*REQUIREMENT*
Can you render every line of the records below as a numbered list, skipping the blank lines and leaving the pictures out of your answer?
------
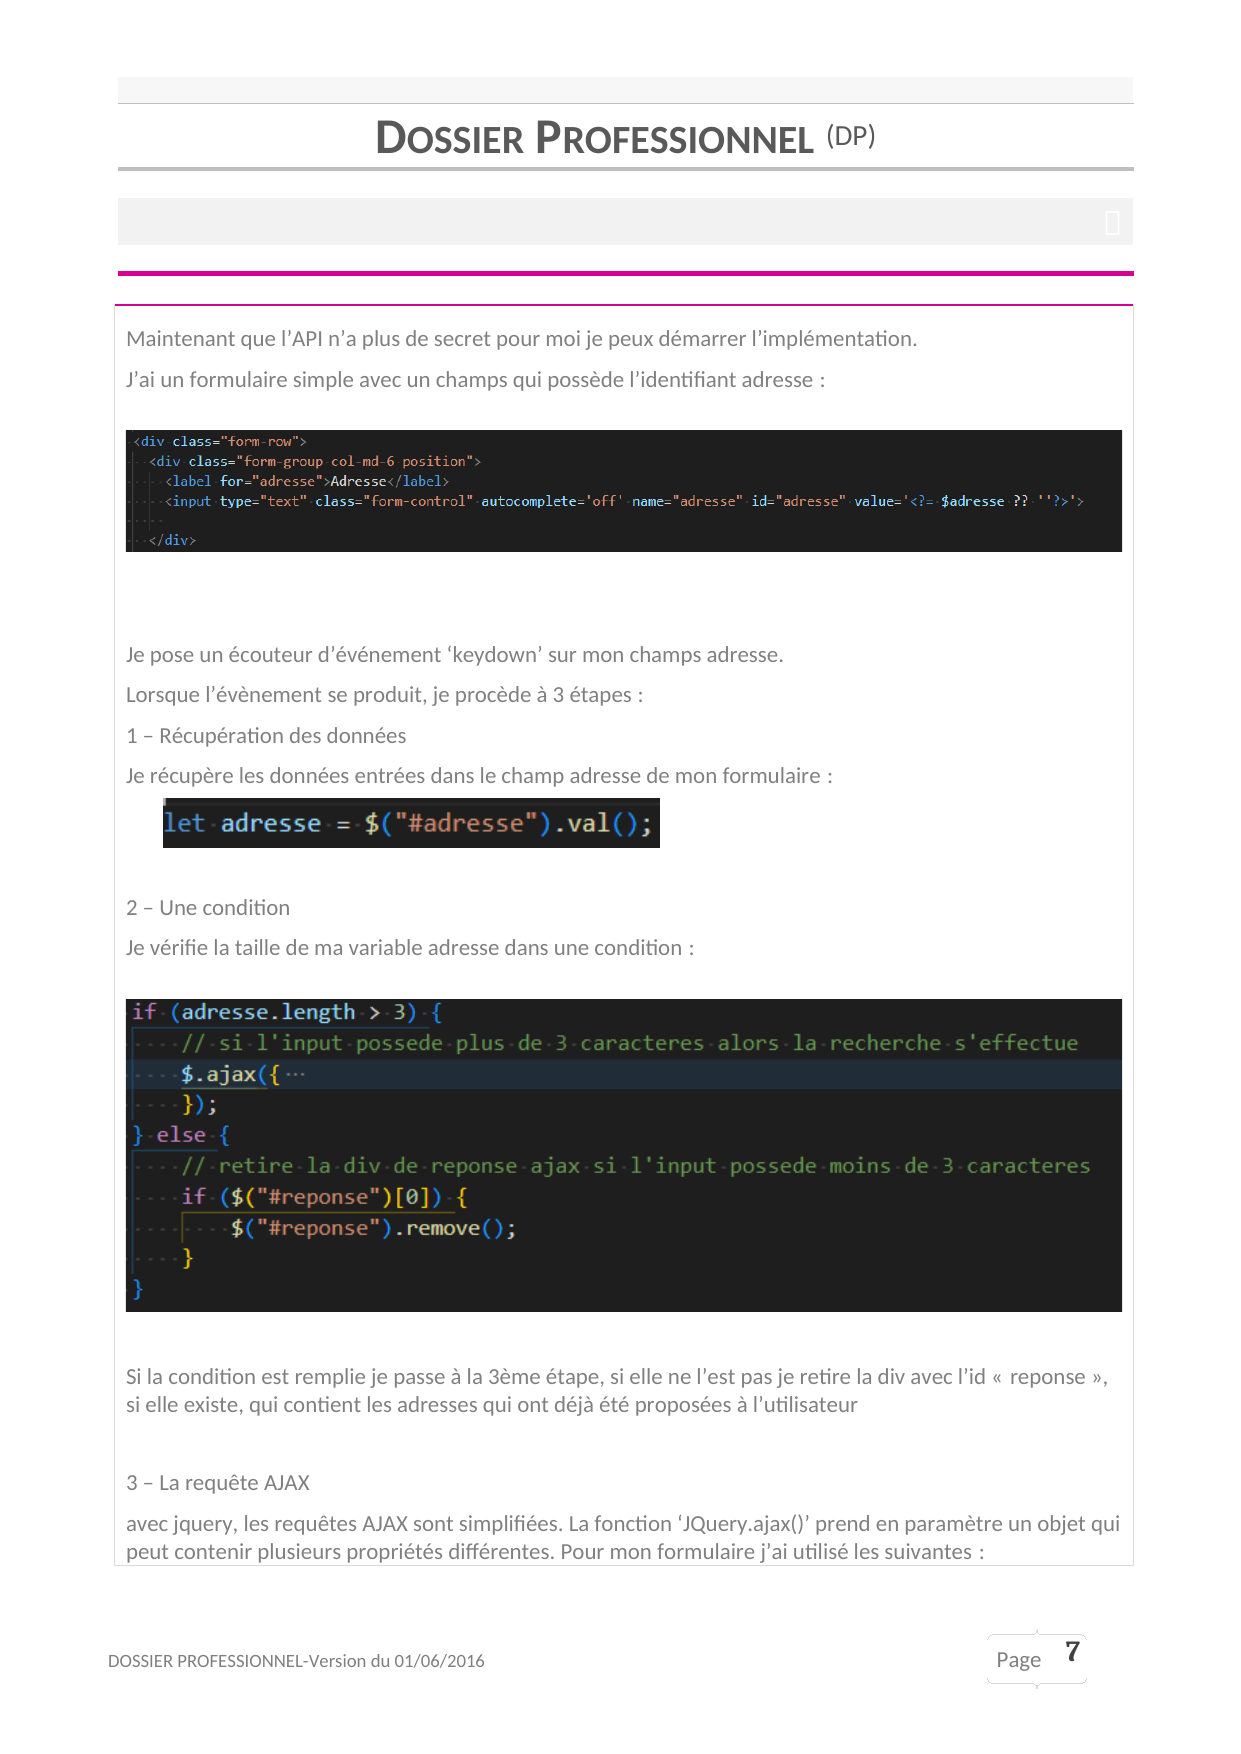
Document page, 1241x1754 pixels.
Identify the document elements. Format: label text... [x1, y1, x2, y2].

table_cell Maintenant que l’API n’a plus de secret pour moi je peux démarrer l’implémentation. J’ai un formulaire simple avec un champs qui possède l’identifiant adresse : Je pose un écouteur d’événement ‘keydown’ sur mon champs adresse. Lorsque l’évènement se produit, je procède à 3 étapes : 1 – Récupération des données Je récupère les données entrées dans le champ adresse de mon formulaire : 2 – Une condition Je vérifie la taille de ma variable adresse dans une condition : Si la condition est remplie je passe à la 3ème étape, si elle ne l’est pas je retire la div avec l’id « reponse », si elle existe, qui contient les adresses qui ont déjà été proposées à l’utilisateur 3 – La requête AJAX avec jquery, les requêtes AJAX sont simplifiées. La fonction ‘JQuery.ajax()’ prend en paramètre un objet qui peut contenir plusieurs propriétés différentes. Pour mon formulaire j’ai utilisé les suivantes : [115, 306, 1133, 1565]
picture [125, 999, 1123, 1312]
picture [125, 430, 1123, 552]
picture [163, 798, 660, 848]
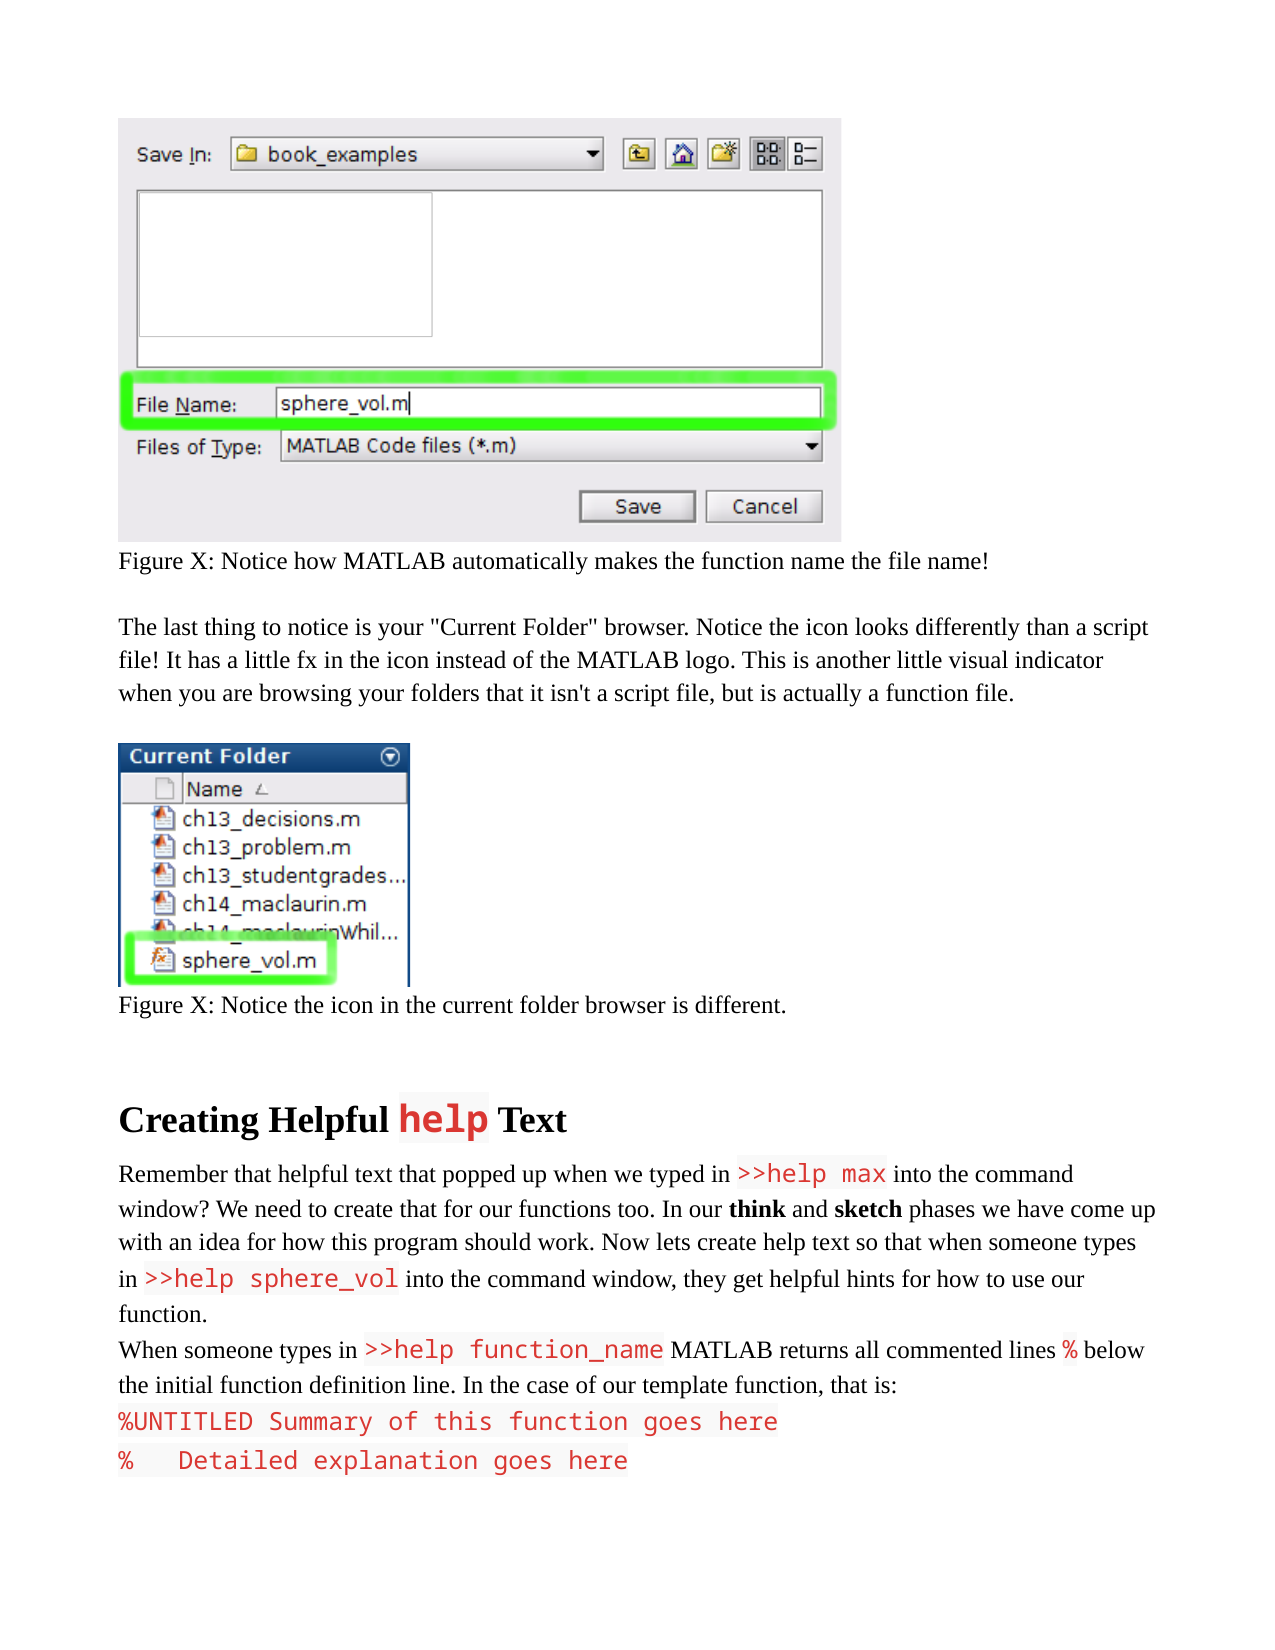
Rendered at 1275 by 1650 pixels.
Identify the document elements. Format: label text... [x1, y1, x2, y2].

subtitle Creating Helpful help Text [118, 1092, 1157, 1143]
text % Detailed explanation goes here [118, 1442, 1157, 1477]
text When someone types in >>help function_name MATLAB returns all commented lines % below the initial function definition line. In the case of our template function, that is: [118, 1332, 1157, 1399]
text Remember that helpful text that popped up when we typed in >>help max into the command window? We need to create that for our functions too. In our think and sketch phases we have come up with an idea for how this program should work. Now lets create help text so that when someone types in >>help sphere_vol into the command window, they get helpful hints for how to use our function. [118, 1155, 1157, 1328]
text Figure X: Notice the icon in the current folder browser is different. [118, 990, 1157, 1019]
picture [118, 118, 842, 542]
text Figure X: Notice how MATLAB automatically makes the function name the file name! [118, 546, 1157, 574]
text %UNTITLED Summary of this function goes here [118, 1403, 1157, 1437]
text The last thing to notice is your "Current Folder" browser. Notice the icon looks differently than a script file! It has a little fx​ in the icon instead of the MATLAB logo. This is another little visual indicator when you are browsing your folders that it isn't a script file, but is actually a function file. [118, 612, 1157, 707]
picture [118, 743, 411, 987]
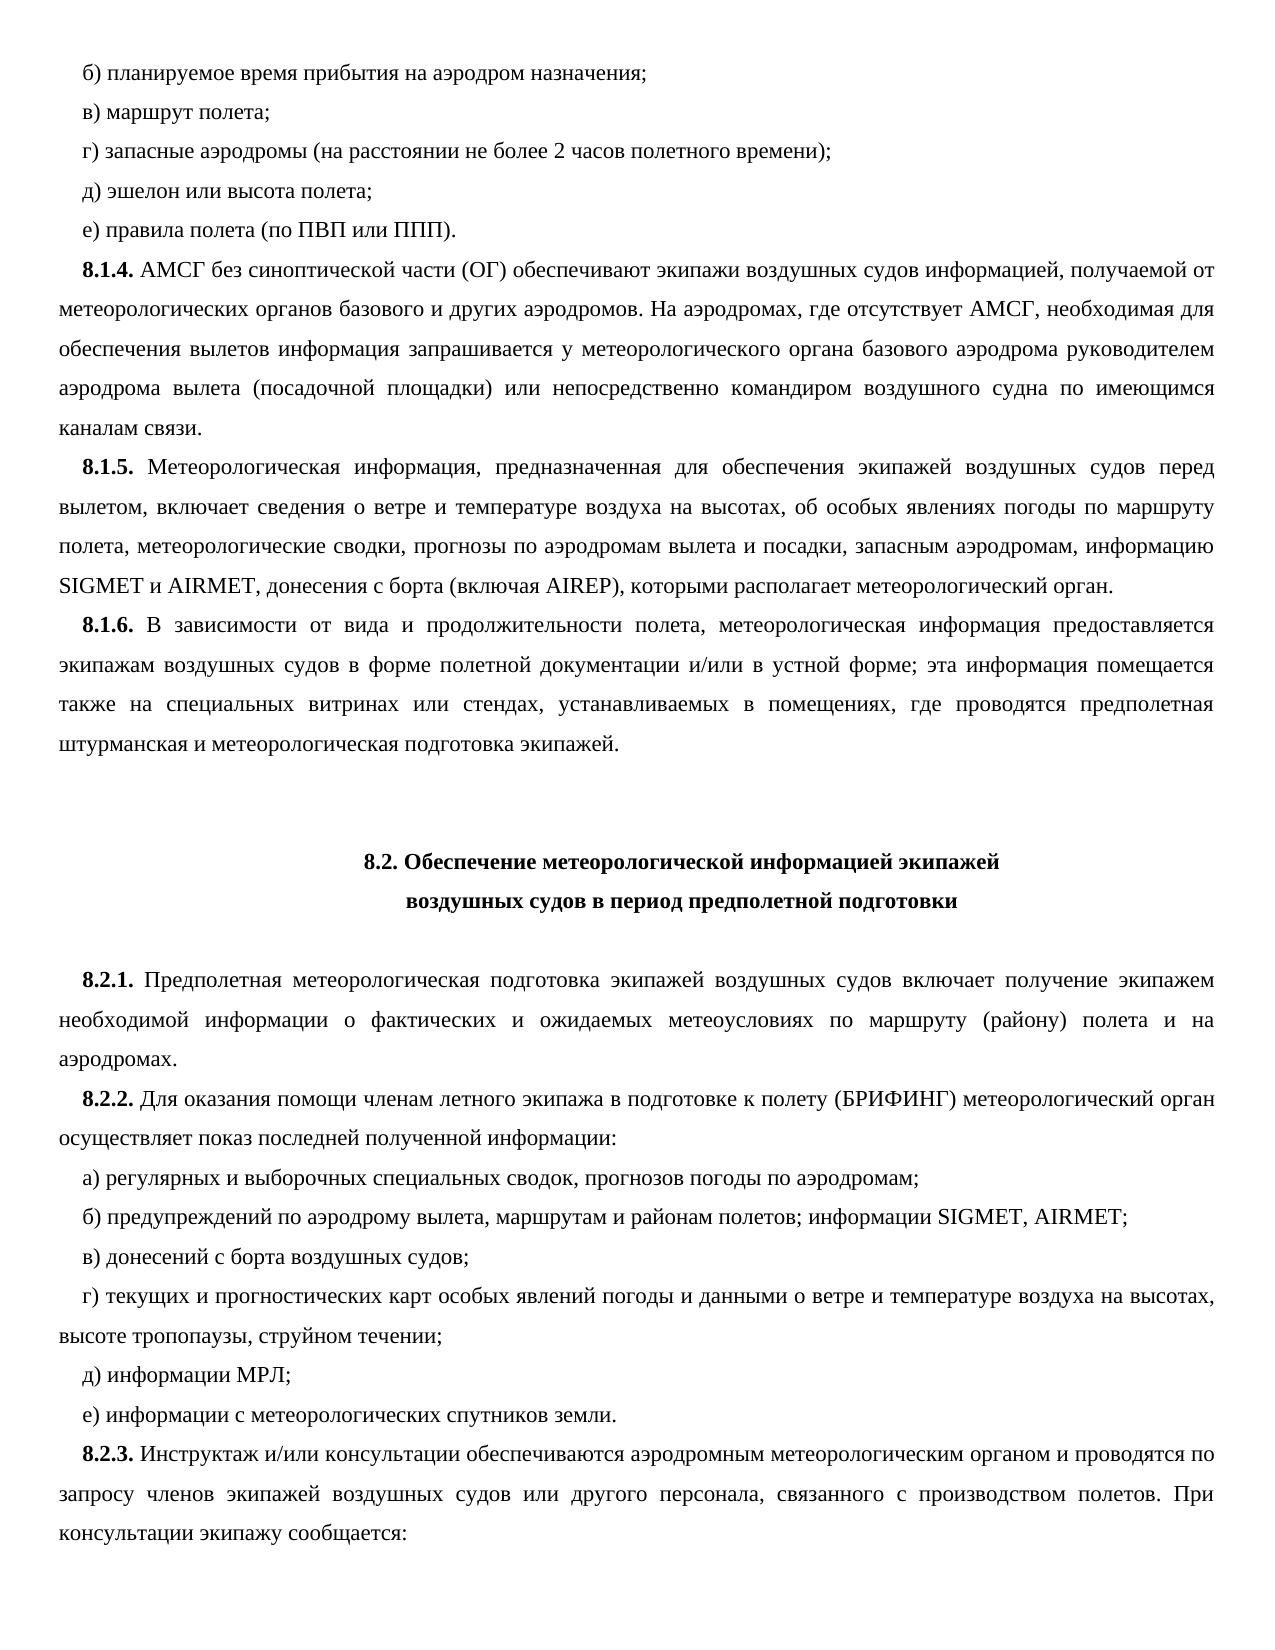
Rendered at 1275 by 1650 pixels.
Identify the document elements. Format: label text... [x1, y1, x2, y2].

text д) эшелон или высота полета; [58, 177, 1216, 203]
text в) донесений с борта воздушных судов; [58, 1243, 1216, 1269]
text а) регулярных и выборочных специальных сводок, прогнозов погоды по аэродромам; [58, 1164, 1216, 1190]
text 8.2.2. Для оказания помощи членам летного экипажа в подготовке к полету (БРИФИНГ) метеорологический орган осуществляет показ последней полученной информации: [58, 1085, 1216, 1151]
text воздушных судов в период предполетной подготовки [58, 888, 1216, 914]
text в) маршрут полета; [58, 98, 1216, 124]
text г) запасные аэродромы (на расстоянии не более 2 часов полетного времени); [58, 137, 1216, 164]
text б) предупреждений по аэродрому вылета, маршрутам и районам полетов; информации SIGMET, AIRMET; [58, 1203, 1216, 1230]
text 8.1.6. В зависимости от вида и продолжительности полета, метеорологическая информация предоставляется экипажам воздушных судов в форме полетной документации и/или в устной форме; эта информация помещается также на специальных витринах или стендах, устанавливаемых в помещениях, где проводятся предполетная штурманская и метеорологическая подготовка экипажей. [58, 611, 1216, 756]
text е) информации с метеорологических спутников земли. [58, 1401, 1216, 1427]
text 8.2.3. Инструктаж и/или консультации обеспечиваются аэродромным метеорологическим органом и проводятся по запросу членов экипажей воздушных судов или другого персонала, связанного с производством полетов. При консультации экипажу сообщается: [58, 1440, 1216, 1546]
text д) информации МРЛ; [58, 1361, 1216, 1388]
text г) текущих и прогностических карт особых явлений погоды и данными о ветре и температуре воздуха на высотах, высоте тропопаузы, струйном течении; [58, 1282, 1216, 1348]
text б) планируемое время прибытия на аэродром назначения; [58, 58, 1216, 85]
text 8.1.5. Метеорологическая информация, предназначенная для обеспечения экипажей воздушных судов перед вылетом, включает сведения о ветре и температуре воздуха на высотах, об особых явлениях погоды по маршруту полета, метеорологические сводки, прогнозы по аэродромам вылета и посадки, запасным аэродромам, информацию SIGMET и AIRMET, донесения с борта (включая AIREP), которыми располагает метеорологический орган. [58, 453, 1216, 598]
text 8.1.4. АМСГ без синоптической части (ОГ) обеспечивают экипажи воздушных судов информацией, получаемой от метеорологических органов базового и других аэродромов. На аэродромах, где отсутствует АМСГ, необходимая для обеспечения вылетов информация запрашивается у метеорологического органа базового аэродрома руководителем аэродрома вылета (посадочной площадки) или непосредственно командиром воздушного судна по имеющимся каналам связи. [58, 256, 1216, 440]
text 8.2. Обеспечение метеорологической информацией экипажей [58, 848, 1216, 874]
text 8.2.1. Предполетная метеорологическая подготовка экипажей воздушных судов включает получение экипажем необходимой информации о фактических и ожидаемых метеоусловиях по маршруту (району) полета и на аэродромах. [58, 967, 1216, 1072]
text е) правила полета (по ПВП или ППП). [58, 216, 1216, 243]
------
*SOLUTION*
1. Document page, 1241x1754 pixels.
2. Identify the document elements. Format: label text... [x1, y1, x2, y2].
3. table_cell Maintenant que l’API n’a plus de secret pour moi je peux démarrer l’implémentation. J’ai un formulaire simple avec un champs qui possède l’identifiant adresse : Je pose un écouteur d’événement ‘keydown’ sur mon champs adresse. Lorsque l’évènement se produit, je procède à 3 étapes : 1 – Récupération des données Je récupère les données entrées dans le champ adresse de mon formulaire : 2 – Une condition Je vérifie la taille de ma variable adresse dans une condition : Si la condition est remplie je passe à la 3ème étape, si elle ne l’est pas je retire la div avec l’id « reponse », si elle existe, qui contient les adresses qui ont déjà été proposées à l’utilisateur 3 – La requête AJAX avec jquery, les requêtes AJAX sont simplifiées. La fonction ‘JQuery.ajax()’ prend en paramètre un objet qui peut contenir plusieurs propriétés différentes. Pour mon formulaire j’ai utilisé les suivantes : [115, 306, 1133, 1565]
4. picture [125, 999, 1123, 1312]
5. picture [125, 430, 1123, 552]
6. picture [163, 798, 660, 848]
7. Rendered at 1275 by 1650 pixels.
8. Identify the document elements. Format: label text... [x1, y1, x2, y2].
9. subtitle Creating Helpful help Text [118, 1092, 1157, 1143]
10. text % Detailed explanation goes here [118, 1442, 1157, 1477]
11. text When someone types in >>help function_name MATLAB returns all commented lines % below the initial function definition line. In the case of our template function, that is: [118, 1332, 1157, 1399]
12. text Remember that helpful text that popped up when we typed in >>help max into the command window? We need to create that for our functions too. In our think and sketch phases we have come up with an idea for how this program should work. Now lets create help text so that when someone types in >>help sphere_vol into the command window, they get helpful hints for how to use our function. [118, 1155, 1157, 1328]
13. text Figure X: Notice the icon in the current folder browser is different. [118, 990, 1157, 1019]
14. picture [118, 118, 842, 542]
15. text Figure X: Notice how MATLAB automatically makes the function name the file name! [118, 546, 1157, 574]
16. text %UNTITLED Summary of this function goes here [118, 1403, 1157, 1437]
17. text The last thing to notice is your "Current Folder" browser. Notice the icon looks differently than a script file! It has a little fx​ in the icon instead of the MATLAB logo. This is another little visual indicator when you are browsing your folders that it isn't a script file, but is actually a function file. [118, 612, 1157, 707]
18. picture [118, 743, 411, 987]
19. Rendered at 1275 by 1650 pixels.
20. Identify the document elements. Format: label text... [x1, y1, x2, y2].
21. text д) эшелон или высота полета; [58, 177, 1216, 203]
22. text в) донесений с борта воздушных судов; [58, 1243, 1216, 1269]
23. text а) регулярных и выборочных специальных сводок, прогнозов погоды по аэродромам; [58, 1164, 1216, 1190]
24. text 8.2.2. Для оказания помощи членам летного экипажа в подготовке к полету (БРИФИНГ) метеорологический орган осуществляет показ последней полученной информации: [58, 1085, 1216, 1151]
25. text воздушных судов в период предполетной подготовки [58, 888, 1216, 914]
26. text в) маршрут полета; [58, 98, 1216, 124]
27. text г) запасные аэродромы (на расстоянии не более 2 часов полетного времени); [58, 137, 1216, 164]
28. text б) предупреждений по аэродрому вылета, маршрутам и районам полетов; информации SIGMET, AIRMET; [58, 1203, 1216, 1230]
29. text 8.1.6. В зависимости от вида и продолжительности полета, метеорологическая информация предоставляется экипажам воздушных судов в форме полетной документации и/или в устной форме; эта информация помещается также на специальных витринах или стендах, устанавливаемых в помещениях, где проводятся предполетная штурманская и метеорологическая подготовка экипажей. [58, 611, 1216, 756]
30. text е) информации с метеорологических спутников земли. [58, 1401, 1216, 1427]
31. text 8.2.3. Инструктаж и/или консультации обеспечиваются аэродромным метеорологическим органом и проводятся по запросу членов экипажей воздушных судов или другого персонала, связанного с производством полетов. При консультации экипажу сообщается: [58, 1440, 1216, 1546]
32. text д) информации МРЛ; [58, 1361, 1216, 1388]
33. text г) текущих и прогностических карт особых явлений погоды и данными о ветре и температуре воздуха на высотах, высоте тропопаузы, струйном течении; [58, 1282, 1216, 1348]
34. text б) планируемое время прибытия на аэродром назначения; [58, 58, 1216, 85]
35. text 8.1.5. Метеорологическая информация, предназначенная для обеспечения экипажей воздушных судов перед вылетом, включает сведения о ветре и температуре воздуха на высотах, об особых явлениях погоды по маршруту полета, метеорологические сводки, прогнозы по аэродромам вылета и посадки, запасным аэродромам, информацию SIGMET и AIRMET, донесения с борта (включая AIREP), которыми располагает метеорологический орган. [58, 453, 1216, 598]
36. text 8.1.4. АМСГ без синоптической части (ОГ) обеспечивают экипажи воздушных судов информацией, получаемой от метеорологических органов базового и других аэродромов. На аэродромах, где отсутствует АМСГ, необходимая для обеспечения вылетов информация запрашивается у метеорологического органа базового аэродрома руководителем аэродрома вылета (посадочной площадки) или непосредственно командиром воздушного судна по имеющимся каналам связи. [58, 256, 1216, 440]
37. text 8.2. Обеспечение метеорологической информацией экипажей [58, 848, 1216, 874]
38. text 8.2.1. Предполетная метеорологическая подготовка экипажей воздушных судов включает получение экипажем необходимой информации о фактических и ожидаемых метеоусловиях по маршруту (району) полета и на аэродромах. [58, 967, 1216, 1072]
39. text е) правила полета (по ПВП или ППП). [58, 216, 1216, 243]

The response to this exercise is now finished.